There was a good block of time when I had forsaken that guitar, any guitar for that matter. Still, I had that cassette. I stored it away in my closet. Those lessons, but that one in particular, meant so much to me. I wished to keep it so that I could hear it on those days when I needed to feel connected. One such day was a dreary spring. I got the call at work from my sister. Poppy was at the hospital, the COPD that was knocking him around during those last few years was finally taking its toll. I needed to get down to the hospital as soon as I could. After some cajoling of the boss, which in hindsight probably sounded more like angry whining, I was off to make the twenty minute trek. I arrived before some of my other relatives, but we assembled eventually. When the last cousin finally arrived, Poppy breathed a sigh of relief, having seen his family all in one place one more time, and was gone.

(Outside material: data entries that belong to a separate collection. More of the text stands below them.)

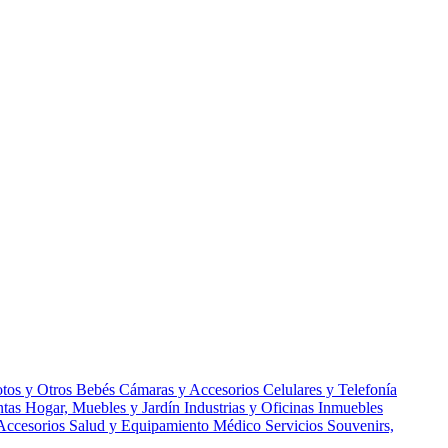
tos y Otros
Bebés
Cámaras y Accesorios
Celulares y Telefonía
ntas
Hogar, Muebles y Jardín
Industrias y Oficinas
Inmuebles
Accesorios
Salud y Equipamiento Médico
Servicios
Souvenirs,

There was a lot of crying, as could naturally be expected, and the loss that seized everyone was more than palpable. Poppy was just that kind of outsized personality, whether it was cheering his beloved Giants on to the touchdown, tossing the baseball at the park, or showing his grandson how to knock out a tune. Some people who leave are a loss, and others make you yourself feel lost, but I had my ace. I was determined to get home and dig that tape out of the closet, hear him once again trying to out-Hank Hank Williams and get some comfort in his instructions. “You’re moving from this chord to that chord on the word ‘weep'” After some frantic digging, I did find the tape. It was shoved in a box that stored my old Burger King Empire Strikes Back glasses (it has a couple Muppets Take Manhattan glasses in there too.) I rushed the tape to the deck, popped it in and hit play. The inner spools had seized over time into a sticky, black oval, unmovable. Unplayable. I stared at the deck, then zeroed in on the cassette in all it’s uselessness. The rain was still falling outside and the day had that strange cast to it, like it might never be sunny again, the kind of gray that infects the most porous parts of your bones. I must have sat staring at that thing for hours. That is when I truly felt my grandfather die.

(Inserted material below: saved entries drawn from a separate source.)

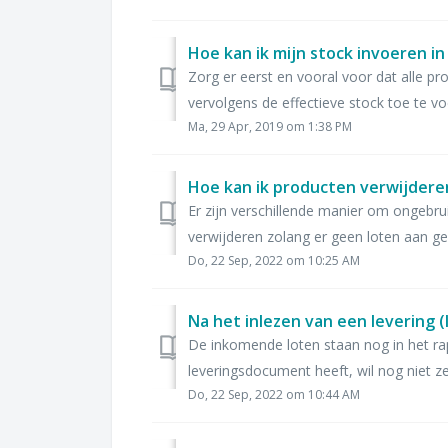
Hoe kan ik mijn stock invoeren in
Zorg er eerst en vooral voor dat alle pro
vervolgens de effectieve stock toe te vo
Ma, 29 Apr, 2019 om 1:38 PM
Hoe kan ik producten verwijdere
Er zijn verschillende manier om ongebru
verwijderen zolang er geen loten aan gek
Do, 22 Sep, 2022 om 10:25 AM
De inkomende loten staan nog in het rap
leveringsdocument heeft, wil nog niet ze
Do, 22 Sep, 2022 om 10:44 AM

That is, until I take that Hondo guitar down from the wall and give it a strum. It doesn’t matter what I’m playing either, be it “Blister In The Sun” or “Heart Of Gold” or dear old Hank. When that tone drifts out, my grandfather is there somewhere, and that is why even if I have that instrument until my dying day, it will never truly be mine. Sure, you can feel like you’re a rock and roll celebrity when you’re twiddling those buttons on your Strat-shaped controller, and sure you can punch along with Jimi Hendrix or Kurt Cobain or, very soon, John Lennon, but video-game musicians will never conjure up the dead like I can, with only a couple chords and the right tempo.
I’m not telling you to not enjoy playing games, but when the game is done, get into the real thing. The easy way out may give you pleasure for a moment or two, but you have no idea of what you’re missing in that substitution.